A geringonça deita mão de tudo para iludir e aguentar-se.  À custa da ilusão que semeia e dos trabalhadores que, sem escrúpulos, vai explorando. 

domingo, 6 de março de 2016

Natalidade, um tema de que não se gosta de falar...

Não é preciso estar à espera do Estado para haver mudanças de comportamentos. À lei o que é da lei, sim. Mas há mais vida para além dela. A responsabilidade social é uma dessas vidas.  Muitas vezes aquém do que desejaríamos. A responsabilidade social faz-se dando voluntariamente para além da lei, para lá do estritamente obrigatório. Tem esta marca distintiva.
As boas práticas devem ser divulgadas, como esta que é notícia. Notícia pelas boas razões. A natalidade é um assunto que interessa à sociedade, já se percebeu que o Estado, no caso de Portugal, não deu nem dá a devida atenção a um assunto que é crítico para o futuro do país. 
Estamos em declínio acentuado desde 1982, último ano em que se verificou uma renovação de gerações. Aqueles que argumentam com a crise para explicar as baixas taxas de fecundidade têm memória curtinha. Com efeito a natalidade está em crise há mais de 30 anos. A crise agravou o declínio, mas não colocou o tema nas prioridades. Deu-lhe alguma visibilidade.
A decisão de ter filhos tem que ver com múltiplos factores que não compete ao Estado regular, mas compete-lhe regular um conjunto de condições que ajudem as famílias a decidir por ter filhos. A ausência de sociedade civil é muito evidente em relação a este tema. É por isso que práticas de responsabilidade como a da empresa Critical Software são sempre festejadas, sabem a pouco mas sempre é alguma coisa, valem pelo exemplo e no caso concreto para satisfação dos seus trabalhadores.

quinta-feira, 3 de março de 2016

A vida curta da nova invalidez permanente...

Leio a notícia que o novo regime da invalidez permanente foi suspenso. Teve uma vida curta. A maioria suspendeu o regime. Quando escrevi sobre o novo regime deixei expressa a minha perplexidade pelo facto de o direito a uma prestação de incapacidade permanente para o trabalho ficar dependente de um prognóstico do médico ditar a morte do trabalhador num período de três anos. Um critério desumano. Concordo com o afastamento deste regime. Espero que este assunto seja devidamente pensado, com responsabilidade e humanidade. 

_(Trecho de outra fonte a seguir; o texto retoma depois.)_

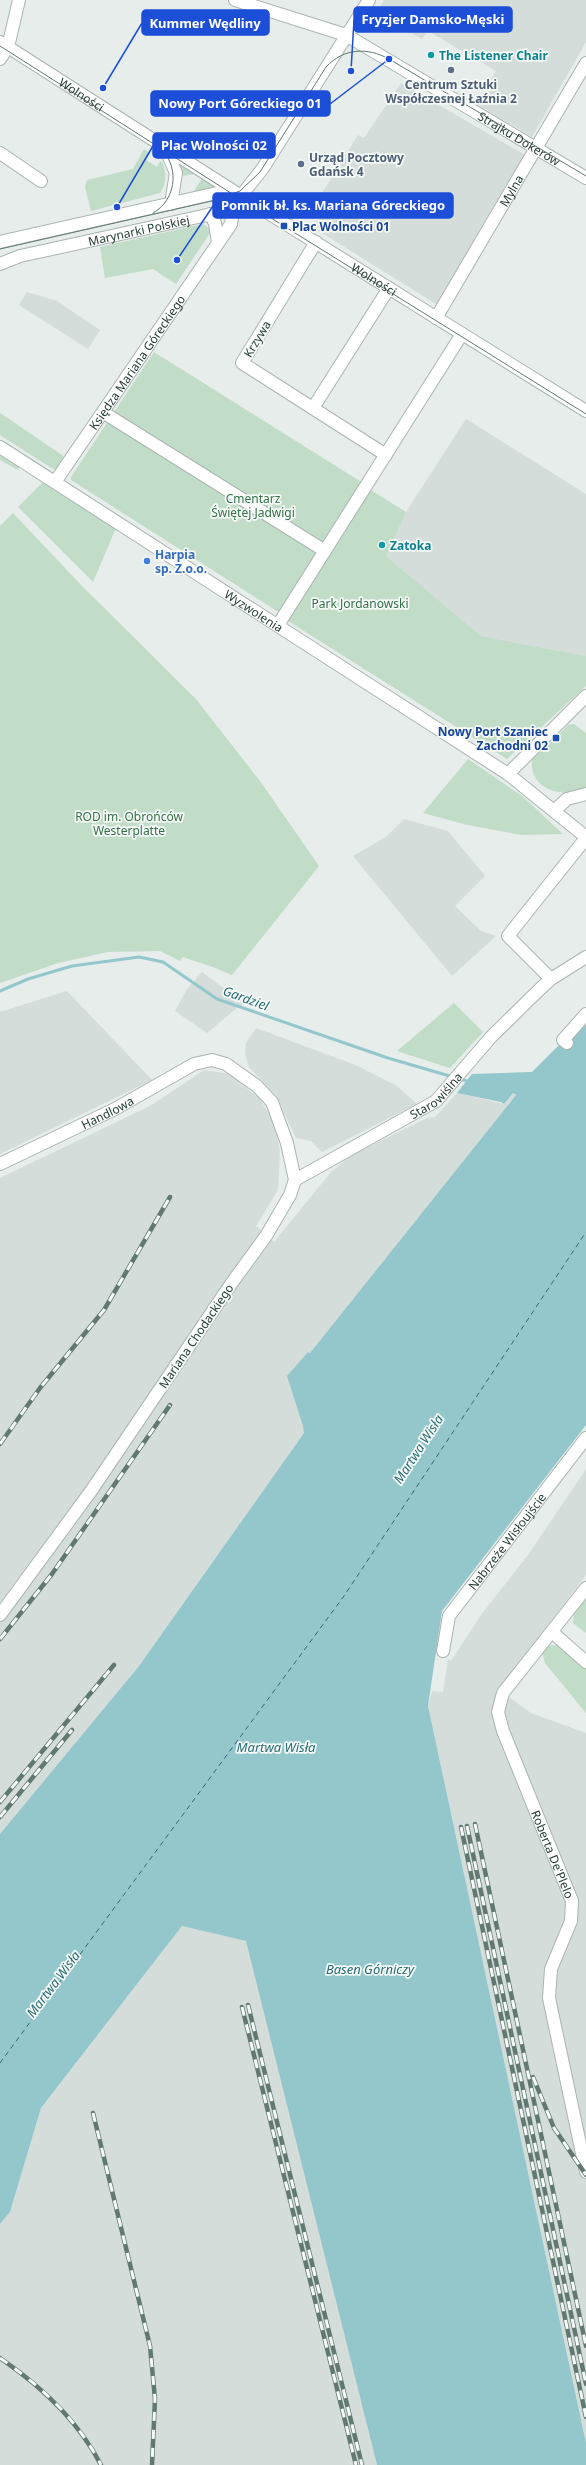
<svg xmlns="http://www.w3.org/2000/svg" width="586" height="2465" font-family="'Noto Sans',sans-serif">
  <rect width="100%" height="100%" fill="#e6edea"/>
  <g fill="#d4ddd9">
    <polygon points="384,0 586,0 586,42 532,137 477,104 496,71 428,31 422,39 377,13"/>
    <polygon points="401,83 527,156 439,306 314,228 333,200 322,193 358,135 364,138"/>
    <polygon points="27,292 57,301 100,330 88,349 19,305"/>
    <polygon points="466,419 586,494 586,656 481,636 386,556 406,512"/>
    <polygon points="404,819 448,831 485,876 455,906 481,931 496,936 452,976 353,856 386,837"/>
    <polygon points="202,972 226,990 246,998 244,1002 207,1033 175,1011 187,989"/>
    <polygon points="67,991 152,1080 0,1154 0,1012"/>
    <polygon points="256,1028 358,1066 397,1086 417,1104 322,1152 311,1141 296,1138 276,1095 249,1067 245,1054 246,1043"/>
    <polygon points="204,1070 229,1074 260,1099 275,1125 280,1152 278,1190 256,1226 274,1242 331,1172 352,1155 427,1118 435,1117 457,1093 504,1104 513,1093 516,1095 310,1353 308,1352 304,1433 139,1666 0,1834 0,1178 152,1105"/>
    <polygon points="586,1469 586,1575 499,1690 531,1713 586,1733 586,2443 428,1706 432,1691 443,1692 448,1659 451,1661 481,1615 528,1555"/>
    <polygon points="182,1926 247,1941 377,2465 0,2465 0,2224 10,2212 41,2108"/>
  </g>
  <g fill="#c1dcc7">
    <path d="M144 149 150 153 146 160 157 167 160 161 162 162C167 174 167 182 160 193L91 211 85 187 87 180 133 169Z"/>
    <polygon points="181,165 196,174 181,176"/>
    <polygon points="202,178 215,187 193,193"/>
    <polygon points="203,224 209,228 210,233 176,284 153,269 105,278 100,247"/>
    <polygon points="154,352 363,483 280,613 71,480 71,477"/>
    <polygon points="0,413 62,455 65,459 57,469 53,469 0,435"/>
    <polygon points="0,439 51,471 46,470"/>
    <polygon points="0,453 20,465 18,470 0,460"/>
    <polygon points="43,482 116,528 93,582 18,507"/>
    <polygon points="369,489 406,512 386,556 481,636 586,656 586,686 507,759 285,619"/>
    <path d="M13 513 81 585 195 698 260 781 319 866 232 975C215 967 200 963 183 957L180 961 160 951 108 952 58 963 0 983V526Z"/>
    <path d="M574 724 586 733V791C560 797 528 790 532 757L539 748 543 751 568 725Z"/>
    <polygon points="468,759 522,796 563,834 522,835 467,825 423,813"/>
    <polygon points="454,1003 483,1032 450,1068 397,1051"/>
    <polygon points="586,1593 586,1633 573,1623 575,1606"/>
    <polygon points="557,1645 586,1669 586,1713 545,1663 542,1652 547,1646"/>
  </g>
  <polygon fill="#94c7cc" points="586,1022 586,1425 442,1611 428,1706 586,2443 586,2465 377,2465 246,1941 182,1926 41,2108 10,2212 0,2224 0,1834 139,1666 304,1433 303,1426 287,1376 308,1352 310,1353 516,1095 513,1093 504,1104 501,1102 457,1093 472,1074 532,1072 559,1045 562,1048"/>
  <g fill="none" stroke-linecap="round" stroke-linejoin="round">
    <g stroke="#94c7cc" stroke-width="3">
      <polyline points="0,991 28,979 72,966 139,957 163,962 217,999 388,1058 453,1077"/>
      <polyline points="460,1079 467,1081"/>
    </g>
    <polyline stroke="#266c74" stroke-width="1" stroke-dasharray="5 4" stroke-linecap="butt" points="0,2063 344,1596 586,1232"/>
    <g stroke="#a9b5b0" stroke-width="14">
      <g id="minor">
        <path id="s1" d="M235 0 346 35 586 178"/>
        <path id="s2" d="M0 42 241 196 586 411"/>
        <polyline points="0,59 8,47 19,0"/>
        <polyline points="165,148 176,173 171,204"/>
        <polyline points="0,153 41,181"/>
        <polyline points="210,214 215,223 218,243"/>
        <polyline points="0,242 217,193 238,196"/>
        <polyline points="316,242 242,363 386,455"/>
        <path id="s3" d="M0 264 20 256 230 210 263 168 369 0"/>
        <path id="s4" d="M436 318 586 63"/>
        <polyline points="313,408 389,288"/>
        <polyline points="109,416 325,551"/>
        <path id="s5" d="M0 447 508 774 586 837"/>
        <path id="s6" d="M55 482 227 230 231 224 234 206"/>
        <polyline points="278,625 462,334"/>
        <polyline points="508,774 586,696"/>
        <polyline points="555,810 567,799 586,794"/>
        <polyline points="551,979 508,936 586,838"/>
        <polyline points="567,1043 563,1040 586,1014"/>
        <path id="s7" d="M0 1164 115 1109 194 1064 212 1060 226 1064 257 1086 272 1102 287 1143 295 1180 290 1195 266 1236 231 1284 91 1491 0 1615"/>
        <path id="s8" d="M295 1180 436 1101 491 1037 541 988 551 979 586 957"/>
        <path id="s9" d="M586 1588 503 1693 498 1712 503 1731 572 1901 571 1921 551 1969 549 1998 586 2172"/>
        <polyline points="552,1632 586,1662"/>
        <path id="s10" d="M443 1651 449 1616 586 1438"/>
      </g>
    </g>
    <use href="#minor" stroke="#fff" stroke-width="12"/>
    <g stroke="#617971" stroke-width="1">
      <polyline points="0,46 234,195 586,414"/>
      <polyline points="218,204 236,203 247,206"/>
      <path d="M153 213C175 201 180 170 163 151"/>
      <path d="M0 249 216 200 240 191 260 172 326 67C344 48 367 47 389 59L586 176"/>
    </g>
    <g stroke="#617971" stroke-width="4.5">
      <g id="rail">
        <polyline points="0,1444 40,1388 104,1310 170,1197"/>
        <polyline points="0,1639 52,1574 170,1405"/>
        <polyline points="0,1802 114,1665"/>
        <polyline points="0,1817 72,1730"/>
        <polyline points="475,1824 586,2346"/>
        <polyline points="467,1826 586,2384"/>
        <polyline points="461,1827 586,2417"/>
        <polyline points="248,2005 362,2465"/>
        <polyline points="242,2007 356,2465"/>
        <polyline points="533,2077 554,2128 586,2175"/>
        <polyline points="93,2113 150,2346 155,2399 152,2465"/>
        <path d="M0 2358C41 2386 78 2420 101 2465"/>
      </g>
    </g>
    <use href="#rail" stroke="#f6faf8" stroke-width="3" stroke-dasharray="9" stroke-linecap="butt"/>
  </g>
  <g fill="#0f9aa8" stroke="#f6faf8" stroke-width="1.5">
    <circle cx="431" cy="55" r="4"/>
    <circle cx="382" cy="545" r="4"/>
  </g>
  <g fill="#5c6f8a" stroke="#f6faf8" stroke-width="1.5">
    <circle cx="451" cy="70" r="4"/>
    <circle cx="301" cy="164" r="4"/>
  </g>
  <g fill="#1a4fb4" stroke="#f6faf8" stroke-width="1.5">
    <rect x="280" y="222" width="8" height="8" rx="2"/>
    <rect x="552" y="734" width="8" height="8" rx="2"/>
  </g>
  <circle fill="#3f7fe0" stroke="#f6faf8" stroke-width="1.5" cx="147" cy="561" r="4"/>
  <g text-anchor="middle" dominant-baseline="central" stroke-width="3.5" stroke-linejoin="round" paint-order="stroke">
    <g font-size="12" font-weight="bold" fill="#0d838f" stroke="#f6faf8" text-anchor="start">
      <text x="439" y="55">The Listener Chair</text>
      <text x="390" y="545">Zatoka</text>
    </g>
    <g font-size="12" font-weight="bold" fill="#4e5e75" stroke="#f6faf8">
      <text x="451" y="84">Centrum Sztuki<tspan x="451" dy="14">Współczesnej Łaźnia 2</tspan></text>
      <text x="309" y="157" text-anchor="start">Urząd Pocztowy<tspan x="309" dy="14">Gdańsk 4</tspan></text>
    </g>
    <g font-size="12" fill="#263e36" stroke="#f6faf8">
      <text stroke="none"><textPath href="#s2" startOffset="97">Wolności</textPath></text>
      <text stroke="none"><textPath href="#s1" startOffset="318">Strajku Dokerów</textPath></text>
      <text stroke="none"><textPath href="#s4" startOffset="148">Mylna</textPath></text>
      <text stroke="none"><textPath href="#s3" startOffset="143">Marynarki Polskiej</textPath></text>
      <text stroke="none"><textPath href="#s2" startOffset="443">Wolności</textPath></text>
      <text transform="translate(257 339) rotate(-59)">Krzywa</text>
      <text stroke="none"><textPath href="#s6" startOffset="145">Księdza Mariana Góreckiego</textPath></text>
      <text stroke="none"><textPath href="#s5" startOffset="302">Wyzwolenia</textPath></text>
      <text stroke="none"><textPath href="#s8" startOffset="165">Starowiślna</textPath></text>
      <text stroke="none"><textPath href="#s7" startOffset="119">Handlowa</textPath></text>
      <text transform="translate(196 1336) rotate(-56)">Mariana Chodackiego</text>
      <text stroke="none"><textPath href="#s10" startOffset="130">Nabrzeże Wisłoujście</textPath></text>
      <text stroke="none"><textPath href="#s9" startOffset="306">Roberta De'Plelo</textPath></text>
    </g>
    <g font-size="12" font-weight="bold" fill="#164399" stroke="#f6faf8" text-anchor="start">
      <text x="292" y="226">Plac Wolności 01</text>
      <text x="548" y="731" text-anchor="end">Nowy Port Szaniec<tspan x="548" dy="14">Zachodni 02</tspan></text>
    </g>
    <g font-size="12" fill="#347148" stroke="#f6faf8">
      <text x="253" y="498">Cmentarz<tspan x="253" dy="14">Świętej Jadwigi</tspan></text>
      <text x="360" y="603">Park Jordanowski</text>
      <text x="129" y="816">ROD im. Obrońców<tspan x="129" dy="14">Westerplatte</tspan></text>
    </g>
    <g font-size="12" font-weight="bold" fill="#366cbe" stroke="#f6faf8" text-anchor="start">
      <text x="155" y="554">Harpia<tspan x="155" dy="14">sp. Z.o.o.</tspan></text>
    </g>
    <g font-size="13" font-style="italic" fill="#266c74" stroke="#f6faf8">
      <text transform="translate(246 998) rotate(20)">Gardziel</text>
      <text transform="translate(418 1449) rotate(-57)">Martwa Wisła</text>
      <text x="276" y="1747">Martwa Wisła</text>
      <text x="370" y="1969">Basen Górniczy</text>
      <text transform="translate(53 1984) rotate(-53)">Martwa Wisła</text>
    </g>
  </g>
  <path fill="none" stroke="#1d4ed8" stroke-width="1.5" d="M351 71L354 20M103 88L142 23M389 59L330 104M117 207L153 146M177 260L213 206"/>
  <g fill="#1d4ed8" stroke="#f6faf8" stroke-width="1.5">
    <circle cx="351" cy="71" r="4"/>
    <circle cx="103" cy="88" r="4"/>
    <circle cx="389" cy="59" r="4"/>
    <circle cx="117" cy="207" r="4"/>
    <circle cx="177" cy="260" r="4"/>
  </g>
  <g fill="#1d4ed8" stroke="#1d4ed8" stroke-width="1.5">
    <rect x="354" y="7" width="158" height="25" rx="4"/>
    <rect x="142" y="10" width="127" height="25" rx="4"/>
    <rect x="151" y="91" width="179" height="25" rx="4"/>
    <rect x="153" y="133" width="122" height="25" rx="4"/>
    <rect x="213" y="193" width="240" height="25" rx="4"/>
  </g>
  <g font-size="13" text-anchor="middle" font-weight="bold" fill="#fff">
    <text x="433" y="24">Fryzjer Damsko-Męski</text>
    <text x="205" y="28">Kummer Wędliny</text>
    <text x="240" y="108">Nowy Port Góreckiego 01</text>
    <text x="214" y="150">Plac Wolności 02</text>
    <text x="333" y="210">Pomnik bł. ks. Mariana Góreckiego</text>
  </g>
</svg>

terça-feira, 1 de março de 2016

Soarismo trauliteiro e caceteiro

"Dei-lhe uns dias para arrumar as coisas", disse João Soares em comentário à decisão de exonerar António Lamas do Centro Cultural de Belém. Isto depois de, no alto da sua excelsa autoridade, ter ameaçado que o demitiria se, no fim de semana, não apresentasse o pedido de demissão. 
Assim, desta forma trauliteira, caciqueira e rasteira se despede um dirigente com um curriculum ímpar e notável de realizações na área cultural e dos museus. 
E substitui-se, ignorando toda a tramitação legal existente quanto ao provimento de cargos públicos.. 
Demissão à margem da lei, nomeação, apesar da lei e contra a lei. O caciquismo cultural dos novos tempos. Impante, arrogante, malcriado. 

Chamem o Dr. João Soares que ele resolve o caso da Dra Teodora...

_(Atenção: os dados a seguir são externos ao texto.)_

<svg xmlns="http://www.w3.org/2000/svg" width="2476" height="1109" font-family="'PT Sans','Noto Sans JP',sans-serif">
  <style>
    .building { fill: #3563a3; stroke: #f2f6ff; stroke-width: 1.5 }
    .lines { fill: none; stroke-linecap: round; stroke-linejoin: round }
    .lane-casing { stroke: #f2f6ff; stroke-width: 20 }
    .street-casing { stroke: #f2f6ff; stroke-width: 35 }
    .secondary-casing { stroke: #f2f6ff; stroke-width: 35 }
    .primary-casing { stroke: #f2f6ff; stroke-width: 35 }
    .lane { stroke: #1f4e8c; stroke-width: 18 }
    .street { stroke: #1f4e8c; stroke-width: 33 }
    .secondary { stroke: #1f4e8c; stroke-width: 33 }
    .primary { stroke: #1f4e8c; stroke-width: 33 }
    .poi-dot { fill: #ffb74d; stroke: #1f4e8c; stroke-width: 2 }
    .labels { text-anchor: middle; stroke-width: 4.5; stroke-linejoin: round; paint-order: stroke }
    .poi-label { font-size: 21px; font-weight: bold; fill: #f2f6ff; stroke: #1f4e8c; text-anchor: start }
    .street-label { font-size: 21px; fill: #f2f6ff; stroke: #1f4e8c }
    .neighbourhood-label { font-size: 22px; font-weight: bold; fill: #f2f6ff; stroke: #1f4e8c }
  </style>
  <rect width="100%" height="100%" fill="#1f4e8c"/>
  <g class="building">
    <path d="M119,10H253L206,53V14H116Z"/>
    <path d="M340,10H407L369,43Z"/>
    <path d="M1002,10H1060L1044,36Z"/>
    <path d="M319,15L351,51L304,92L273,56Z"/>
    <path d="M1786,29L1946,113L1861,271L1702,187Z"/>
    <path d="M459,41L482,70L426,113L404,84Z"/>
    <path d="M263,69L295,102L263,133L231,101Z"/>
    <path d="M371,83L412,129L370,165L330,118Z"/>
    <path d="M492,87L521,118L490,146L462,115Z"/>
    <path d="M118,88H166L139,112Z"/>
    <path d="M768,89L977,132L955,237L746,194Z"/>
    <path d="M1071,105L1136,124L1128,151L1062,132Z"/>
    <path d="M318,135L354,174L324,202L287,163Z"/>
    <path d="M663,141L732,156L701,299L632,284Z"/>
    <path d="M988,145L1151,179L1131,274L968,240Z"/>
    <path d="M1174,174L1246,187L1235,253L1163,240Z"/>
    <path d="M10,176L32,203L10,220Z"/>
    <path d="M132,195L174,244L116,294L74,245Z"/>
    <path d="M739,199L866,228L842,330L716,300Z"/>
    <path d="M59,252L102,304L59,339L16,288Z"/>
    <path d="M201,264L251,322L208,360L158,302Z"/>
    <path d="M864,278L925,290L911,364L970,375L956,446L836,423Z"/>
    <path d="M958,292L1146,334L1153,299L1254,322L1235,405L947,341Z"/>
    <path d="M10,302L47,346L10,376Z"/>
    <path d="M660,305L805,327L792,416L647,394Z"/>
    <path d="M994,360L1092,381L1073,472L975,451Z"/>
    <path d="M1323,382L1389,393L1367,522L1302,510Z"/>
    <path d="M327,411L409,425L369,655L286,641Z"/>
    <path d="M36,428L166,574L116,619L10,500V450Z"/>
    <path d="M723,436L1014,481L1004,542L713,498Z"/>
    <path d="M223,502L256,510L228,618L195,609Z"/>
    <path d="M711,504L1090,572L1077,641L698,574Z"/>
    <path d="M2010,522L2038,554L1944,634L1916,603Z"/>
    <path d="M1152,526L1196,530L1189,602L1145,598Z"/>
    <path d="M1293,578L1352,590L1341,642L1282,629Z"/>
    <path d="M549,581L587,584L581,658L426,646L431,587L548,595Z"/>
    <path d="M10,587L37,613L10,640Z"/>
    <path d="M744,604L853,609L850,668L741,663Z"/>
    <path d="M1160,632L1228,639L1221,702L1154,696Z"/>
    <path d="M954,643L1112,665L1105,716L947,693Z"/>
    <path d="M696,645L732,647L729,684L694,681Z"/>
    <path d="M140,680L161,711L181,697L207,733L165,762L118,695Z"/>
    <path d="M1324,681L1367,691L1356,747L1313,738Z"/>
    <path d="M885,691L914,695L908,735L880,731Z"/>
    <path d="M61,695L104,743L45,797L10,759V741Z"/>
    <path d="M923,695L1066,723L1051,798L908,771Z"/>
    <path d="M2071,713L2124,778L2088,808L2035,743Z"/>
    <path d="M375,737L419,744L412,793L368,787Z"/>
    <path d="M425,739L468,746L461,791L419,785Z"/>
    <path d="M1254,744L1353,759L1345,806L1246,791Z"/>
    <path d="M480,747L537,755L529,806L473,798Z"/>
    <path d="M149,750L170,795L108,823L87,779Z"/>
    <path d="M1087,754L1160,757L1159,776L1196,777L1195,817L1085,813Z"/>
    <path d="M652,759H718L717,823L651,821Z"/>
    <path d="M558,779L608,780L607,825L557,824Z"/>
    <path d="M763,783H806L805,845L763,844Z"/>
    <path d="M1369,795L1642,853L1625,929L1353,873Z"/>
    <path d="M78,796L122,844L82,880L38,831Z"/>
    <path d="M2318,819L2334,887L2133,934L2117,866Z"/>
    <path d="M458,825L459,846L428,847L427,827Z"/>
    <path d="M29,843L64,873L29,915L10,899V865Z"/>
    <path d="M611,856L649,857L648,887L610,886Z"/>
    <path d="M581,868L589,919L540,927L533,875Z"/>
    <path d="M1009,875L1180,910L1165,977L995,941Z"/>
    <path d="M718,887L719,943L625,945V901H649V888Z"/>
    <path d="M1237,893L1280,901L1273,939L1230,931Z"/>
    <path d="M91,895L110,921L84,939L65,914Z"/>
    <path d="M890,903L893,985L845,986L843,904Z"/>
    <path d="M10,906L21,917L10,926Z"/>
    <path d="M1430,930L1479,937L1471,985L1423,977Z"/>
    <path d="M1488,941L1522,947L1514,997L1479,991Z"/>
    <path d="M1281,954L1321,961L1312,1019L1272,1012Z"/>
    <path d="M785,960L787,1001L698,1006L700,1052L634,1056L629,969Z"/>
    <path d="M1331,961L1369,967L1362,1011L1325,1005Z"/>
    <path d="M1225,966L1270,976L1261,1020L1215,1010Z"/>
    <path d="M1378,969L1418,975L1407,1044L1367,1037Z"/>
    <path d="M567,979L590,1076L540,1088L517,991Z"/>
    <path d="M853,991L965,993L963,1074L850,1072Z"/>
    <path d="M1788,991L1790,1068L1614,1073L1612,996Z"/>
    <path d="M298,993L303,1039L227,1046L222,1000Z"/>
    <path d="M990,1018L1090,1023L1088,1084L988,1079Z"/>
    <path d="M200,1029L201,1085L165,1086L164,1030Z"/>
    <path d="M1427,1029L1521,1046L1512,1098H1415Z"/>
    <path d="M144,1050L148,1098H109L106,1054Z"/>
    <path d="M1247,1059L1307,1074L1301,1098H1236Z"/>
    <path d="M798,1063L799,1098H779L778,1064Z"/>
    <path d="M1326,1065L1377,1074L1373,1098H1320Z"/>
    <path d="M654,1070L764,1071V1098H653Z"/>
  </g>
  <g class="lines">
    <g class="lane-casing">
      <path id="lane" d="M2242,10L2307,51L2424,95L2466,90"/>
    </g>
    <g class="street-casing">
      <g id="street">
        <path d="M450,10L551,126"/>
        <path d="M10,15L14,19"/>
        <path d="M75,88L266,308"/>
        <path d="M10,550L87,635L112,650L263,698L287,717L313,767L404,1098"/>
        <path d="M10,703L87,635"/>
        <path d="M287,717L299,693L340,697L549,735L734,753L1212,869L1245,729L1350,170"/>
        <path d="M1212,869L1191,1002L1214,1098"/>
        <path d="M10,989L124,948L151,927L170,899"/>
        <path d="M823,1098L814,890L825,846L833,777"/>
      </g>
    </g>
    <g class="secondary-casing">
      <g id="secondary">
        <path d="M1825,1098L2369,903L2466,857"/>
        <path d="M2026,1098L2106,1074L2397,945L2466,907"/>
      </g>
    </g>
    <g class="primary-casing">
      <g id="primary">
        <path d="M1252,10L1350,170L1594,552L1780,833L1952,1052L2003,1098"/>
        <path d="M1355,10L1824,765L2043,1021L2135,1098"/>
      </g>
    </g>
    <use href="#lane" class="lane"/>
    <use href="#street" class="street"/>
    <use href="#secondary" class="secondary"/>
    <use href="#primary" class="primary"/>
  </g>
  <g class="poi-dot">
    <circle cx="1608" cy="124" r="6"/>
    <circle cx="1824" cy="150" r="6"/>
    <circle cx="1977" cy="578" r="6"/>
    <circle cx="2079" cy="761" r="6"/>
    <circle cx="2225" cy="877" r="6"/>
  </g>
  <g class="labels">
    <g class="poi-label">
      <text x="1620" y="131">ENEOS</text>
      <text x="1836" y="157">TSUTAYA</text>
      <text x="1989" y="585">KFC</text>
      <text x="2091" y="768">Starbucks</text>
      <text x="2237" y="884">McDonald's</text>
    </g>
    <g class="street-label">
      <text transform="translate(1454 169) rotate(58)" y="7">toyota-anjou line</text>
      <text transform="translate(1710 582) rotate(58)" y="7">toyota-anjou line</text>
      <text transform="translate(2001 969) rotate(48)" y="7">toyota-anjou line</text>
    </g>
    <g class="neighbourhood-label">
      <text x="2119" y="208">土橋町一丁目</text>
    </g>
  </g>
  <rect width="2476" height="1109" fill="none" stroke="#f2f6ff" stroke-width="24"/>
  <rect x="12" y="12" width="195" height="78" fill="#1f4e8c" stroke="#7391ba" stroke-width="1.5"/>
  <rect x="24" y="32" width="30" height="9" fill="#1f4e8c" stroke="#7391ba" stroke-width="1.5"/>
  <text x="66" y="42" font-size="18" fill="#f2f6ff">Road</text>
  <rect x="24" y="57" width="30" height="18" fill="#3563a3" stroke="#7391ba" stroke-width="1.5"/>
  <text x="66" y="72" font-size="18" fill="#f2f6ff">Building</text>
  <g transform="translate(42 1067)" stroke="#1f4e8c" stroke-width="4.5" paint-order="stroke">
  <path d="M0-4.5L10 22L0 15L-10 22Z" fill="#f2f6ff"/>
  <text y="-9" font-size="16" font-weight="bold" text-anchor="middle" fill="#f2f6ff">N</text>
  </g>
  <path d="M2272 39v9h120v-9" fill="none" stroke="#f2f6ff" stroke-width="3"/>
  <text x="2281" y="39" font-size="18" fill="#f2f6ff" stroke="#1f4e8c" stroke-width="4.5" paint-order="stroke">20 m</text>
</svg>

A UTAO continua a opinar que este é o orçamento de risco. Uns chatos, estes censores, só estão bem a criticar. É tempo de a democracia ser branda e só permitir berrarias à esquerda, deixando que o Governo prove que a UTAO está errada, como errados estão todos os que, sem interesse partidário ou de grupo, apontam para os riscos de uma perigosa recaída.
Não seria melhor por o Dr. João Soares a agir?